[SELECTED TEXT — start]
Titans Texans Football

A penalty flag during the second quarter of an NFL Football game between the Tennessee Titans and Houston Texans, Sunday, Sept. 30, 2012, in Houston. (AP Photo/Dave Einsel)

AP

In past years, teams periodically have pushed for a transformation of the defensive pass interference penalty from being a spot-foul to a 15-yard walk-off. Recently, there’s been no momentum toward making a change of that nature.

There may be now.

NFL executive V.P. of football operations Troy Vincent told Judy Battista of NFL Media that the league may explore making defensive pass interference a 15-yard penalty as an alternative to making pass interference subject to replay review.

While that tends to take the sting out of a bad pass interference call, it creates a fresh incentive for defensive backs to tackle any receivers who get behind them. Why not gladly give up 15 yards in lieu of being burned deep?

It makes much more sense to make pass interference subject to replay review, as the CFL did in 2014. Getting it right should be about getting it right, not reducing dramatically the potential consequences of getting it wrong.

Far better than to make defensive pass interference a 15-yard penalty would be to create two tiers of pass interference, as there is for roughing/running into the kicker and as there used to be for face mask fouls. While far from a perfect outcome, it’s much better than removing the spot-foul outcome of defensive pass interference.
[SELECTED TEXT — finish]
ASSIGNMENT 1: From the pass interference article, extract everything from "There may be" down to "to replay review.".
ASSIGNMENT 2: Copy everything in the entries from the line containing "What is the label" down to the line containing "To the nearest", including both of those lines. Leave the pictures out of your answer.
The pass interference article and the entries that come after it are unrelated material.
[DATA — start]
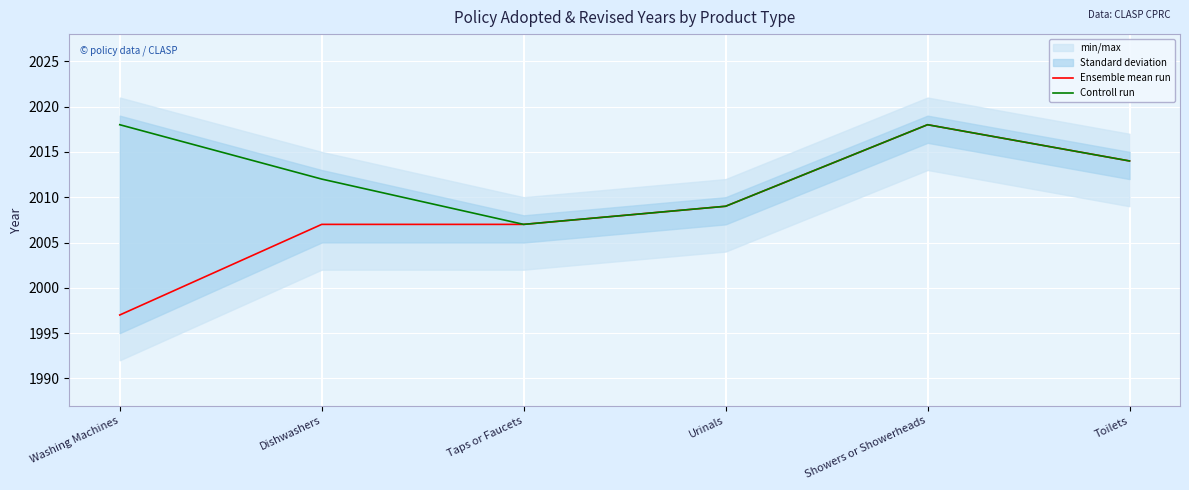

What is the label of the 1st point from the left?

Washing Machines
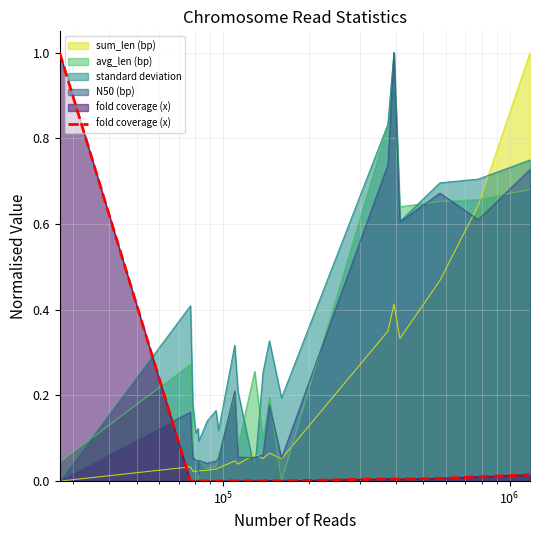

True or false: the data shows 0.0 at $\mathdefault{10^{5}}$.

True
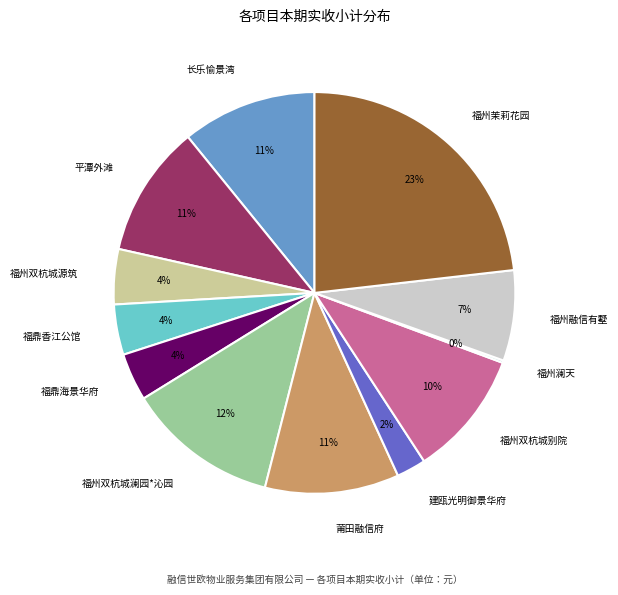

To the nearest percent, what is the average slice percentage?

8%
[DATA — finish]
[DATA — start]
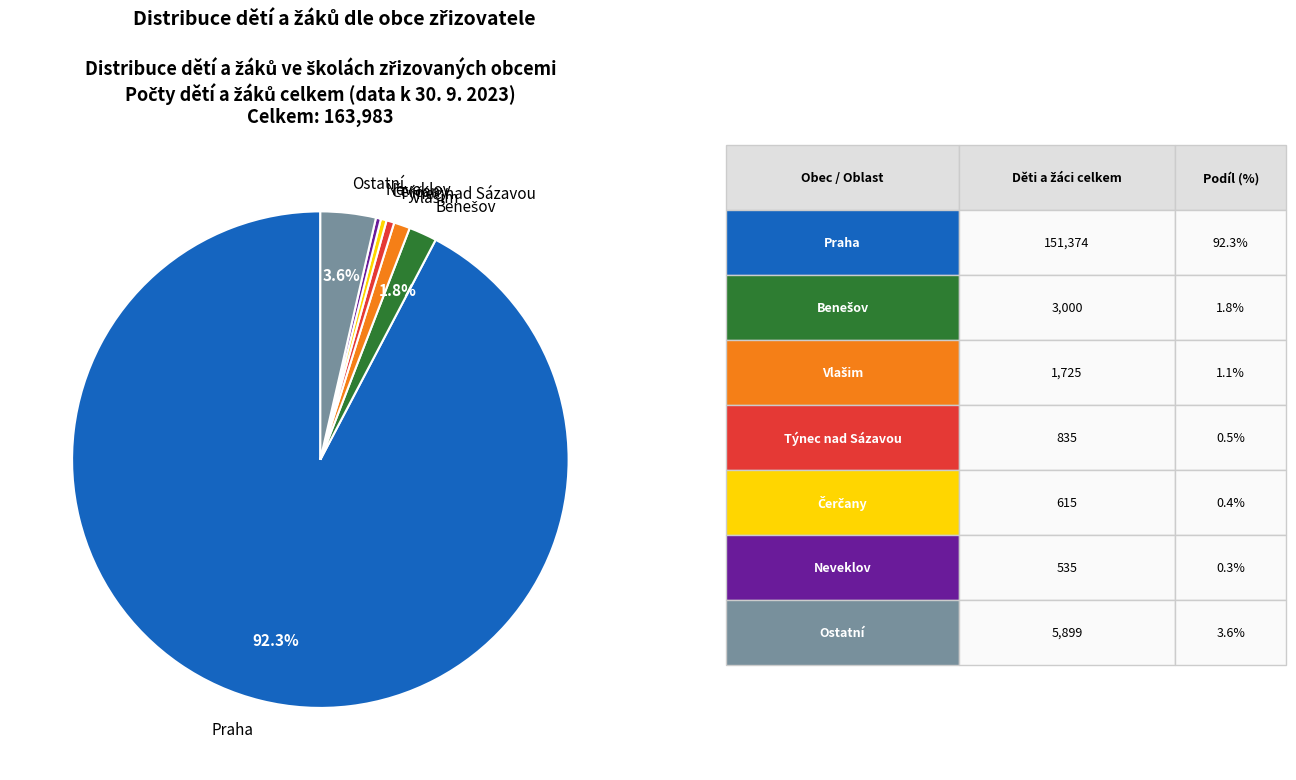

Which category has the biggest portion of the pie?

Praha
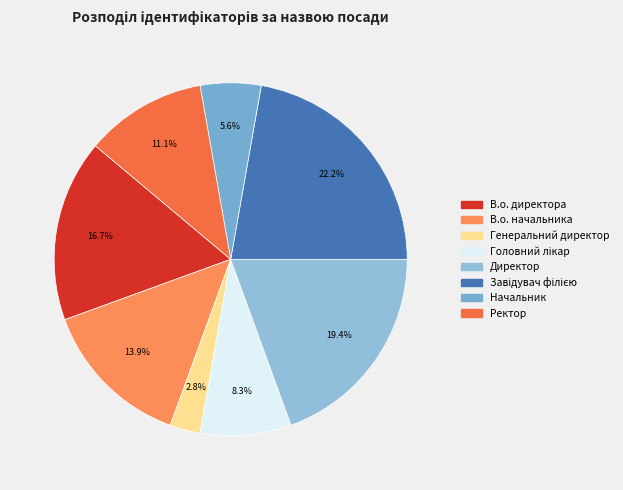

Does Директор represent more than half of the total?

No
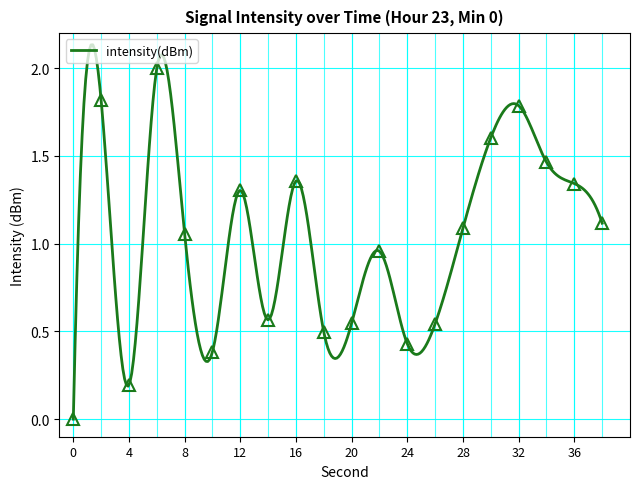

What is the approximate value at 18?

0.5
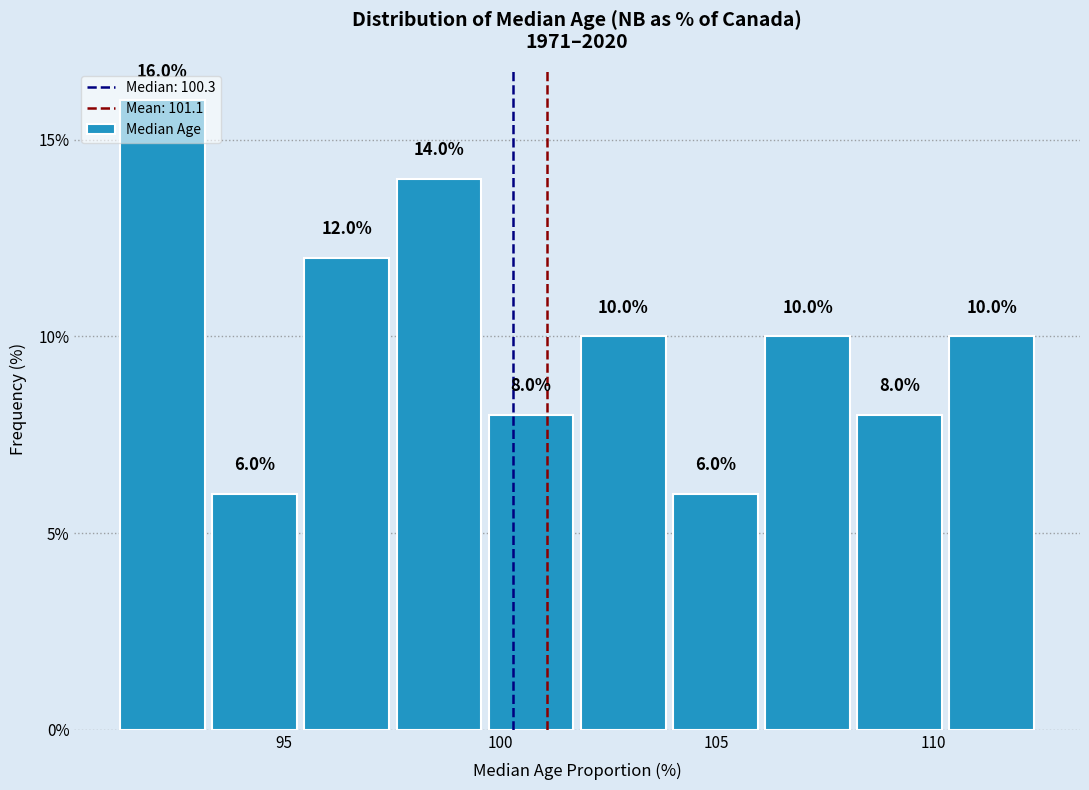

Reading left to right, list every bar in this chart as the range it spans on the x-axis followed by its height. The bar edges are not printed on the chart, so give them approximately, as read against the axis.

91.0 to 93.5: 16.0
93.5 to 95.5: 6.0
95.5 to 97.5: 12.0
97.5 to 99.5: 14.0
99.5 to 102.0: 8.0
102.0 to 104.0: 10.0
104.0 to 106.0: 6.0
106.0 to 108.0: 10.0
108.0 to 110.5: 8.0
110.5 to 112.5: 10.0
[DATA — finish]
YOUR SOLUTION 1:
There may be now.

NFL executive V.P. of football operations Troy Vincent told Judy Battista of NFL Media that the league may explore making defensive pass interference a 15-yard penalty as an alternative to making pass interference subject to replay review.

YOUR SOLUTION 2:
What is the label of the 1st point from the left?

Washing Machines

True or false: the data shows 0.0 at $\mathdefault{10^{5}}$.

True

To the nearest percent, what is the average slice percentage?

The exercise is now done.